Quarkus WebAuthn Module Authentication Bypass Vulnerability

An authentication bypass vulnerability has been identified in the Quarkus WebAuthn module, specifically in versions prior to 2.16.0. This vulnerability arises because the module's default REST endpoints for user registration and login remain accessible even when developers create custom endpoints. As a result, attackers could potentially exploit this to obtain a login cookie that does not correspond to any user in the Quarkus application. Depending on the application's implementation, the cookie could instead relate to an existing user, allowing unauthorized access by simply knowing the user's name.

Impact

Exploitation of this vulnerability allows for unauthorized login as an existing user, or potentially as a non-existent user, depending on the application's user management implementation.

Reproduction

To reproduce this vulnerability, a Quarkus application must be created using a version prior to 2.16.0 and must include the WebAuthn module. The default login and registration endpoints should be left active while custom endpoints are created.
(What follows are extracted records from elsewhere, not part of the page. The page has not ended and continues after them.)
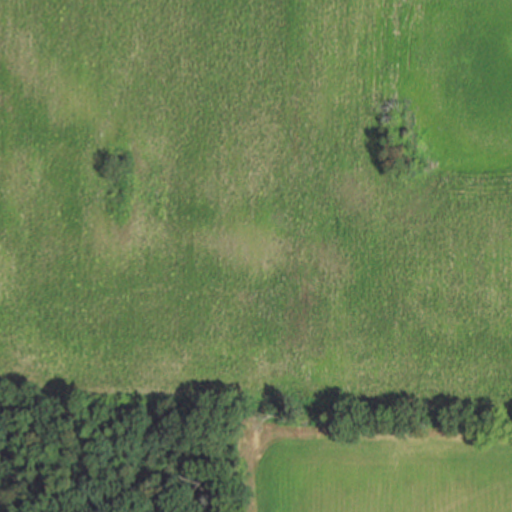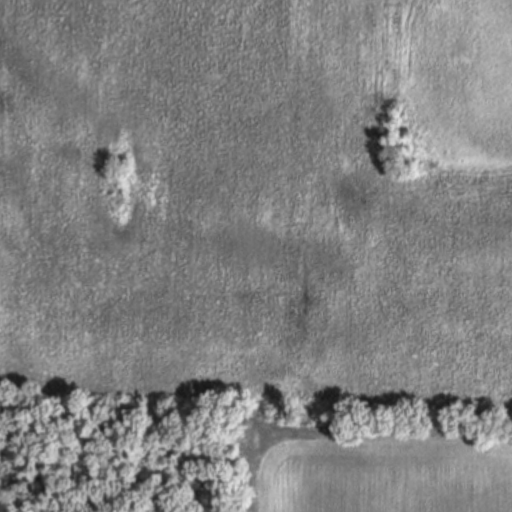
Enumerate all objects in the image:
crop: (257, 203)
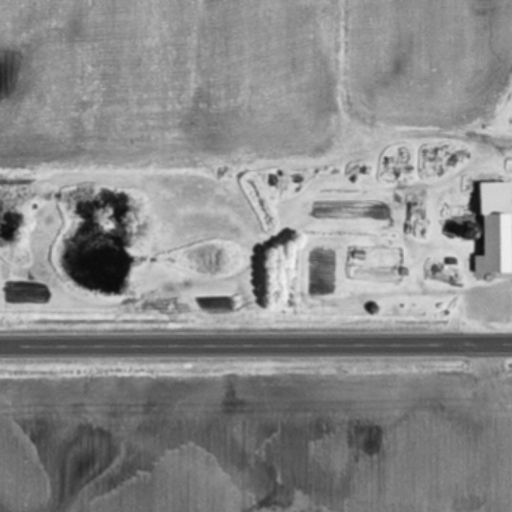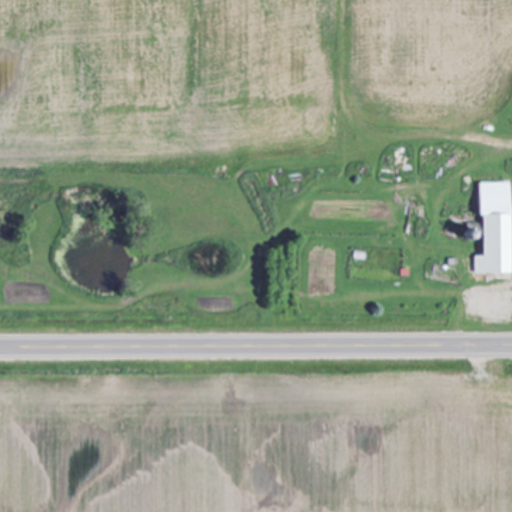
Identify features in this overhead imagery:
building: (496, 228)
road: (256, 343)
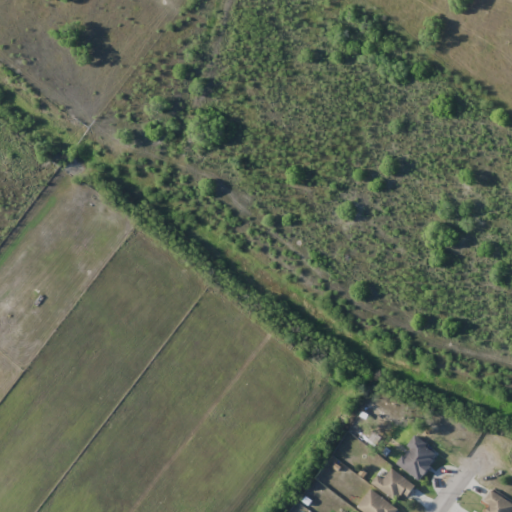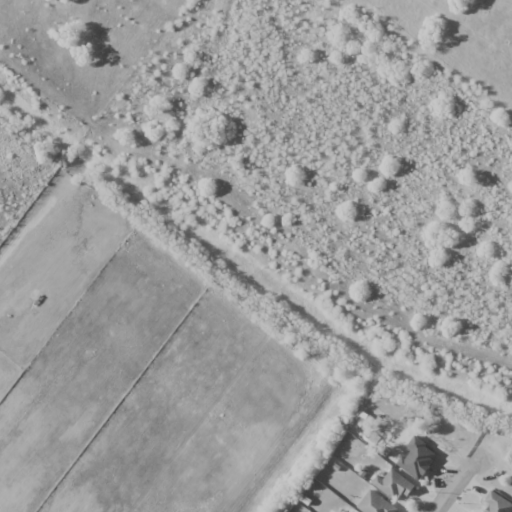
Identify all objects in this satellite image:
crop: (146, 401)
road: (454, 496)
Once this setup is complete, a POST request can be sent to the default WebAuthn callback endpoint with a WebAuthn login or registration payload. This will result in the application issuing a login cookie that can be used to authenticate as the specified user.

Remediation

Developers can mitigate this vulnerability by disabling the default WebAuthn endpoints after creating custom ones. This can be done by intercepting the default callback route and responding with a 404 error.